The exercise: Quote the crappie jig thread below word for word, beginning at the words "One thing that" and stopping after "hope this helped.".

Source passage:
# Crappie Jig of Choice?



## swine

I know there is are many conditions that determine what jig to use for deep water crappie but does anyone care to share their go to jig? I just can't seem to get the deeper ones to bite no matter what I throw at them.


----------



## All Eyes

Going deep usually means going heavy. The action on a heavy jig may not be what they want. A light jig in combination with a drop weight or multiple light jigs spaced apart up the line can help sometimes. 
One of my go to jigs are Roadrunners or the many out their with an added blade for flash. I usually prefer a small willow leaf blade like these over a teardrop, but they both work well at times. This one is a live bait jig. The ones made for plastic tails have a keeper barb on the shank so they don't slide down the hook.


----------



## chaunc

I like an eighth oz unpainted head with a black and chartruese body tipped with a minnow or some type of scent.


----------



## swine

Thanks for the advice...I'll keep trying.


----------



## All Eyes

A 1/8 oz. split shot 2 feet or so above a 1/16th oz. jig head with a white or chartreuse curly tail grub is what I normally will start with for deep crappie. If they are suspended I like slip bobbers with a 1/16 or 1/32 jig head tipped with a minnow or Gulp tails.


----------



## swine

Thanks All Eyes


----------



## crappiedude

swine said:


> *I just can't seem to get the deeper ones to bite* no matter what I throw at them.


Maybe they aren't crappies....
Like others have said I just go to a heavier head for deeper fish. Normally I'll use a 3/32oz or 1/8oz jig. I almost always use a weedless jigs with #2 hook. Sometimes I will fish vertical but I usually prefer to stay off to the side of the school and swim my baits through the fish. With deep fish it's important to fish slow so the bait will stay deep. In summer months I prefer to use a roadrunner or at least try them. I've seen days where that little blade made the difference between catching and nothing.
One thing I will add is deeper crappie are usually very eager to bite. If you mark a school of deeper fish and they are just unwilling to hit I would just move on, it is possible the fish aren't crappie. If you happen to catch at least 1 or 2 fish then you know for sure what is down there. In most bodies of water active fish can be found without going deep. Crappie like to suspend so even in deep water they can be shallow. Two years ago I was catching fish 15" deep in 25 fow and a friend was drawing a blank fishing 30" deep. His jig was below the fish and when he changed his depth his action picked up immediately.
Every year I see guys mention they see crappie on their electronics that are 20'-30' deep and they can't get them to bite, my normal thought is maybe they aren't crappie. If ya read the books from all the "experts" they will show these silly little charts showing fish moving super deep in winter and summer months. That's not really what I find. It is a rare time that we actually catch fish much deeper than 15' deep, most times not even that deep and I fish year round as long as I can get on open water.
One thing that has helped me is I have learned to not fall in love with any one spot. If you aren't catching anything keep the boat moving. Forget what the experts say and fish all depths until you make contact.
Nope I'm not an expert and I don't kill them every time out but it's been years since I've been skunked.
Good luck next time out. I hope this helped.


----------



## redthirty

Love my roadrunners. I also like the 12 to 15 ft range before searching deeper warer.

Data lines:
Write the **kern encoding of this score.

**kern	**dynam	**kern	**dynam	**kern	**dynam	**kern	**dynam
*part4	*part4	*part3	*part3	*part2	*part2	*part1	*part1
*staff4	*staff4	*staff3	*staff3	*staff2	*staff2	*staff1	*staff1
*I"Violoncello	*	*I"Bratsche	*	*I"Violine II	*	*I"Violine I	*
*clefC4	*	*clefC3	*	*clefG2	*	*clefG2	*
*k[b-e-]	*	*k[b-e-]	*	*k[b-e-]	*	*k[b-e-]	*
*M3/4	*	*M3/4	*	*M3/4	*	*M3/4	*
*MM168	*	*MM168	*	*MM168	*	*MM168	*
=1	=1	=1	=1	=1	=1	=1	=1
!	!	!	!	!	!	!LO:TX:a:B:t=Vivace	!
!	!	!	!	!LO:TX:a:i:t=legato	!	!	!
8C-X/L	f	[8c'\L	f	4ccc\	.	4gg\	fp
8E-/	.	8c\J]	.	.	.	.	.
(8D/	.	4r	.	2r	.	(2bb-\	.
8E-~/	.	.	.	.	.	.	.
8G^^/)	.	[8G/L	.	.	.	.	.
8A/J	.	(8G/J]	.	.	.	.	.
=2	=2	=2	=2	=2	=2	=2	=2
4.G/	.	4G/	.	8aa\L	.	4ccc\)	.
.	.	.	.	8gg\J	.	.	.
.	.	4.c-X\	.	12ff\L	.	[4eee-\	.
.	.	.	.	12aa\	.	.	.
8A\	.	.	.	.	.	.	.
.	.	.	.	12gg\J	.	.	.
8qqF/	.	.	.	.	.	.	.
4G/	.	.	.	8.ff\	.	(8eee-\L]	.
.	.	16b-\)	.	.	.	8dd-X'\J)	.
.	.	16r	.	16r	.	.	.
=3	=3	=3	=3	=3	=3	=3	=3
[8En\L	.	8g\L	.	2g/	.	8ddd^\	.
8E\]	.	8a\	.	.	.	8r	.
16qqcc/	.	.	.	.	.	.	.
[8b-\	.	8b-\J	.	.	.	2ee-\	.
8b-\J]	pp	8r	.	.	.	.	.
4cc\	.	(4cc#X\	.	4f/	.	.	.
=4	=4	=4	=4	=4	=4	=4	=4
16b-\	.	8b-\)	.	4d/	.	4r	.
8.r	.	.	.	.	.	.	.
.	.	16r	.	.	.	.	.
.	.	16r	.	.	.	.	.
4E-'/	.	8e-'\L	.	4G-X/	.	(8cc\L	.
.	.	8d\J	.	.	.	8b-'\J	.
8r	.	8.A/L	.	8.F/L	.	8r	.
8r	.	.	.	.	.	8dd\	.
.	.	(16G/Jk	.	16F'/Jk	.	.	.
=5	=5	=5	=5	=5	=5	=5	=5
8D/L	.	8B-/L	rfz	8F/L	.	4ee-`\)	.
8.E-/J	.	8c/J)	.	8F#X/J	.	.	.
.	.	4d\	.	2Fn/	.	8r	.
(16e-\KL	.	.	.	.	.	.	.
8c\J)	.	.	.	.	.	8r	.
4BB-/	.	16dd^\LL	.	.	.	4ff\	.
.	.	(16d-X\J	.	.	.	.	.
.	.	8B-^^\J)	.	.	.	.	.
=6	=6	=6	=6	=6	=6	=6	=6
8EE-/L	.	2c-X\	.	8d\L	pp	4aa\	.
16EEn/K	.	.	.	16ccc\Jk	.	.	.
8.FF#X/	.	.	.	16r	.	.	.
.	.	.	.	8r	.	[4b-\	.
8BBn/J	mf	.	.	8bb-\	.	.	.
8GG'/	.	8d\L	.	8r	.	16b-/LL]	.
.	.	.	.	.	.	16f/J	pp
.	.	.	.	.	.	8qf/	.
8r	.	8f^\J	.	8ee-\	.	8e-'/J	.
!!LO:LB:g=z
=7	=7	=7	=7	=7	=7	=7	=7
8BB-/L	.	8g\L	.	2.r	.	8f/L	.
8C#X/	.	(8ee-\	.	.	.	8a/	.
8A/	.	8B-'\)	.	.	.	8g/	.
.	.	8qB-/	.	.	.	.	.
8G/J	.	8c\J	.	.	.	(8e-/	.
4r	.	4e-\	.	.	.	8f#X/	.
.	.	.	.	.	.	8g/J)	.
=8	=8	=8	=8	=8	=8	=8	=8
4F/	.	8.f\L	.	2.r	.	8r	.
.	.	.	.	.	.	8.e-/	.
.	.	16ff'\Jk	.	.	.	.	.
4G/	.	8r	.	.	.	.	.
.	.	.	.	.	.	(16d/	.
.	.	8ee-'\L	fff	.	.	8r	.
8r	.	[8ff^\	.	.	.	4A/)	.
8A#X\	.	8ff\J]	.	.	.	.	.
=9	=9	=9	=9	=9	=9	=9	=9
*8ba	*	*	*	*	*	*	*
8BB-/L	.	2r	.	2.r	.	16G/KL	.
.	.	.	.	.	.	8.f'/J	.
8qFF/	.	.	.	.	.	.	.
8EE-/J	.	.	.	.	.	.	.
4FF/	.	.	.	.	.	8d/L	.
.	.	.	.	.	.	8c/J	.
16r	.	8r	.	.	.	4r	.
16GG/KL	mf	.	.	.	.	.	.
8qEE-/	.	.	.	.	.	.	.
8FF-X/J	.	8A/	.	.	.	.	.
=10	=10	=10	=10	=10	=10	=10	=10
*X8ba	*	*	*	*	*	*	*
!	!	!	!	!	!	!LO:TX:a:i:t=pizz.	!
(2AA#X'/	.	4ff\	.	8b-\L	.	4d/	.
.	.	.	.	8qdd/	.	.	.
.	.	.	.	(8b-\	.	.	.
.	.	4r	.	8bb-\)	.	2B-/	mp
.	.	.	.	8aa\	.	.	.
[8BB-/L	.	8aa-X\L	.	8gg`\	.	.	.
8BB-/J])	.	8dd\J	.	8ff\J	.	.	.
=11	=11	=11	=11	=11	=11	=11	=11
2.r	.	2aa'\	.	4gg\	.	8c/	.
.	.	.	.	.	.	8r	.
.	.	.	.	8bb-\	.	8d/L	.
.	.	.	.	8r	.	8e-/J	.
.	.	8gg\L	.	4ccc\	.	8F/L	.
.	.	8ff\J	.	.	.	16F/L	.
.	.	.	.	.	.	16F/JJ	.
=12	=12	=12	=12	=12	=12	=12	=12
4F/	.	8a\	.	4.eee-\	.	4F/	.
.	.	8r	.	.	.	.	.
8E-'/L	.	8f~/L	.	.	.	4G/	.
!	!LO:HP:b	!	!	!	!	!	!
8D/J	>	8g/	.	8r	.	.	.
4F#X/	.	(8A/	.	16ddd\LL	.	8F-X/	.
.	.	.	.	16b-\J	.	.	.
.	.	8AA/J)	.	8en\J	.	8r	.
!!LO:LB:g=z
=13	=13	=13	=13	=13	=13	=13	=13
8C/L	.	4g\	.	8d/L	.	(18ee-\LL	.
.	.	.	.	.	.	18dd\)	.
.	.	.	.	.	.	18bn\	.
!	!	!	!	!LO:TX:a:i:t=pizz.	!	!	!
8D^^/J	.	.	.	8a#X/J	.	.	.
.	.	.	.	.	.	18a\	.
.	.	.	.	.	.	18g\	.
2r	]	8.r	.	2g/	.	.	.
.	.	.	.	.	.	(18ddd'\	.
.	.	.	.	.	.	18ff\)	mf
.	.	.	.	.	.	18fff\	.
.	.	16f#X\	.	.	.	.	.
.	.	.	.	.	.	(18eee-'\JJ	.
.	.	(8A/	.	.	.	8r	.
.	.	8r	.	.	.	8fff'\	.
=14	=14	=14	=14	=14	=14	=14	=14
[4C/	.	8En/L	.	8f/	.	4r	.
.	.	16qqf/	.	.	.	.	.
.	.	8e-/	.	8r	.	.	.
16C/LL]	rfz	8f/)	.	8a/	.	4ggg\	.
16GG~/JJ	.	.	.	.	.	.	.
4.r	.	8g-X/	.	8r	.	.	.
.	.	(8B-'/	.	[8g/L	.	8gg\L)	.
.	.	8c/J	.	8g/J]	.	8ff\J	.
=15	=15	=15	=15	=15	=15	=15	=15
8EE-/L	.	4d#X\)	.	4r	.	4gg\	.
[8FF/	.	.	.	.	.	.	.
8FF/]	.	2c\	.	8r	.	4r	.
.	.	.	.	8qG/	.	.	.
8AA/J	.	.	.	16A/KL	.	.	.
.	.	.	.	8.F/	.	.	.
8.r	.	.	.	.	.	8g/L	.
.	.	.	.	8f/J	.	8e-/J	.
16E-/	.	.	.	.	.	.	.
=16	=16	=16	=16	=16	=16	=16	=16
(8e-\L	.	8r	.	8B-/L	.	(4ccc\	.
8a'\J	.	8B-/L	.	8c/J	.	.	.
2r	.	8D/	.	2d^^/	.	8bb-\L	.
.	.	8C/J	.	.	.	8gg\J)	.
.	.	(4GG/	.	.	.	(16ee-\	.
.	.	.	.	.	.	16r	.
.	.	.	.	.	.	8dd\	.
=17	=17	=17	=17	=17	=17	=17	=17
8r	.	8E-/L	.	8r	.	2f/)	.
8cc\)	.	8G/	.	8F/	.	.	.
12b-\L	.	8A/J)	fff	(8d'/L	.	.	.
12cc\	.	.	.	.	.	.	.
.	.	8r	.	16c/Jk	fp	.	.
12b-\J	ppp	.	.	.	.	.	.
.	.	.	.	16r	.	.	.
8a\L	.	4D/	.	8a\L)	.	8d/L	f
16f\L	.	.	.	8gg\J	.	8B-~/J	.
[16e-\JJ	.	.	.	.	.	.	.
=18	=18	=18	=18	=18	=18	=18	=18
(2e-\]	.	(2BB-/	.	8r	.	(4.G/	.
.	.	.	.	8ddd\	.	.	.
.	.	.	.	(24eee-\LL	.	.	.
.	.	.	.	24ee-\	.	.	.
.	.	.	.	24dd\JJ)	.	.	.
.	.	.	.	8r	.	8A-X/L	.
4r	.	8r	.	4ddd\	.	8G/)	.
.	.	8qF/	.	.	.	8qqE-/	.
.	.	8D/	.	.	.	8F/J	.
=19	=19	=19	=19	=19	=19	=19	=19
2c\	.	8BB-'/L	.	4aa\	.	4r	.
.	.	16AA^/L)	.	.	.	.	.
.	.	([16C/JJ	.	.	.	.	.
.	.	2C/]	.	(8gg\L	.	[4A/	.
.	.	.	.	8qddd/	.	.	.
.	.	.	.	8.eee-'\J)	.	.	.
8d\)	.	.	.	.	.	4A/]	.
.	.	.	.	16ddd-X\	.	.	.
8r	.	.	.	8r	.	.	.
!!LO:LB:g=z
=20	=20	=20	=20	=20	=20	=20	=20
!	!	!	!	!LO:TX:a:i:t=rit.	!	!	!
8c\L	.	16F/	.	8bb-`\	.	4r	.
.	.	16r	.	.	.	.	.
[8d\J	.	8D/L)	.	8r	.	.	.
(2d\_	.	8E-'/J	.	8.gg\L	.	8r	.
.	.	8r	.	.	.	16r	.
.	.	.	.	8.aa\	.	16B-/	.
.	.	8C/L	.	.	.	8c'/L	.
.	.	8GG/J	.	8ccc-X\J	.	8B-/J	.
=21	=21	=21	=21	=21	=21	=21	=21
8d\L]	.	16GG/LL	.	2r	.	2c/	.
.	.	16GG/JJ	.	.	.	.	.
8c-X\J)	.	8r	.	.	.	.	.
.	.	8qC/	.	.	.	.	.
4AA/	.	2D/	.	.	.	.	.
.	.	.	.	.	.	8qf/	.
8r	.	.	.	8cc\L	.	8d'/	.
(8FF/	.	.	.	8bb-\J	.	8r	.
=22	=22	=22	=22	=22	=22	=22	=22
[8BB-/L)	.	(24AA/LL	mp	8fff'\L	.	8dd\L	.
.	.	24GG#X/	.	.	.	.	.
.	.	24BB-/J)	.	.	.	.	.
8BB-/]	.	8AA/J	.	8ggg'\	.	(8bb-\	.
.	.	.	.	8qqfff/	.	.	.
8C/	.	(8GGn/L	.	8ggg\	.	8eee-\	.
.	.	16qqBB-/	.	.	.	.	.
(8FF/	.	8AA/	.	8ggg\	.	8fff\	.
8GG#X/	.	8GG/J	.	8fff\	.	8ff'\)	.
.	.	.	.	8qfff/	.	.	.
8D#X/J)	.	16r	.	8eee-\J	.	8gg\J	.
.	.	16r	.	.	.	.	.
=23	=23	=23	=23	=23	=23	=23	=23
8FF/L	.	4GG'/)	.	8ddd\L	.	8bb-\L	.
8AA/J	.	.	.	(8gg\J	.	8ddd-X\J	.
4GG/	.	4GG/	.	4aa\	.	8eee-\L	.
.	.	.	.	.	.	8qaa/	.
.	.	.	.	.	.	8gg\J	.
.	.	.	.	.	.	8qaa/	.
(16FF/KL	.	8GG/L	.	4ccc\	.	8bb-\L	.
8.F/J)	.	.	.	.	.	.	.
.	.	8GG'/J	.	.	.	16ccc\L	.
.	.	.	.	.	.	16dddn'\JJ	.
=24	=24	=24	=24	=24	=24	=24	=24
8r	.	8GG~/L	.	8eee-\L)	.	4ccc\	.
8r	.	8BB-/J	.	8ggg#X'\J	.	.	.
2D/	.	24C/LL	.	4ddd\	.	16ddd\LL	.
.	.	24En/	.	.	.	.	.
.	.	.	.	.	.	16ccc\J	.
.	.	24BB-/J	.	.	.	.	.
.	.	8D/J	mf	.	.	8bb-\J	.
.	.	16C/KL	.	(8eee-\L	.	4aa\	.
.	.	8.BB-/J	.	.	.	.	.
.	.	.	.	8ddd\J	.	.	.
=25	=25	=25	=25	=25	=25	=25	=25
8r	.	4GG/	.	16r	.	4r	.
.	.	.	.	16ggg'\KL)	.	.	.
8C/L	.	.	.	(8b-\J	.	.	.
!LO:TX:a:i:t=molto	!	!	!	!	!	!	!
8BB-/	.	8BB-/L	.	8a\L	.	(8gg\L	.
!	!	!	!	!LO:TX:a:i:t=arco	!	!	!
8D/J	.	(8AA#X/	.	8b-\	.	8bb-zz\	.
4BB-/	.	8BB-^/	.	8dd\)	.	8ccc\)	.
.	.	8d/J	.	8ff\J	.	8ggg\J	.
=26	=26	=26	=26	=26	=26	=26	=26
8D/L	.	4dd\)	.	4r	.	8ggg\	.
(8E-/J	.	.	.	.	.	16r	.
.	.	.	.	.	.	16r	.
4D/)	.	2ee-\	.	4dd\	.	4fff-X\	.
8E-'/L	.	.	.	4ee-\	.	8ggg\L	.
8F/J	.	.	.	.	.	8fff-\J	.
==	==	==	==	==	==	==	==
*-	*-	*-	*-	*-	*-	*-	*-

Solution for this problem:
One thing that has helped me is I have learned to not fall in love with any one spot. If you aren't catching anything keep the boat moving. Forget what the experts say and fish all depths until you make contact.
Nope I'm not an expert and I don't kill them every time out but it's been years since I've been skunked.
Good luck next time out. I hope this helped.